▸ Extracted page text data:
"""

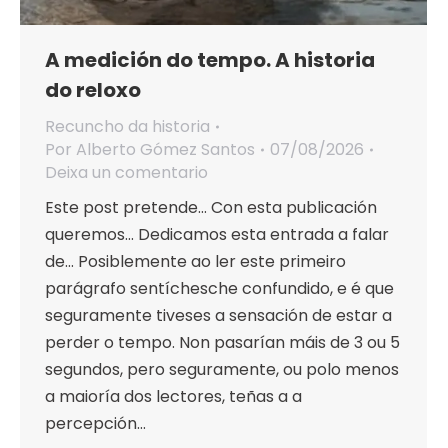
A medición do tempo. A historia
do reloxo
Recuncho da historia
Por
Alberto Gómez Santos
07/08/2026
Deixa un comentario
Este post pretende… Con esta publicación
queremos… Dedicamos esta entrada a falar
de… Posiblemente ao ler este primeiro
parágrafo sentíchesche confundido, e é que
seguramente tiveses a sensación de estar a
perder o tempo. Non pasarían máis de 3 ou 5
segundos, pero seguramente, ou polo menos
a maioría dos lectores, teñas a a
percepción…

"""

▸ WORK INSTRUCTIONS: Reproduce the entries above word for word. Pictures stay out.

▸ EXERCISE RESULT:
A medición do tempo. A historia
do reloxo
Recuncho da historia
Por
Alberto Gómez Santos
07/08/2026
Deixa un comentario
Este post pretende… Con esta publicación
queremos… Dedicamos esta entrada a falar
de… Posiblemente ao ler este primeiro
parágrafo sentíchesche confundido, e é que
seguramente tiveses a sensación de estar a
perder o tempo. Non pasarían máis de 3 ou 5
segundos, pero seguramente, ou polo menos
a maioría dos lectores, teñas a a
percepción…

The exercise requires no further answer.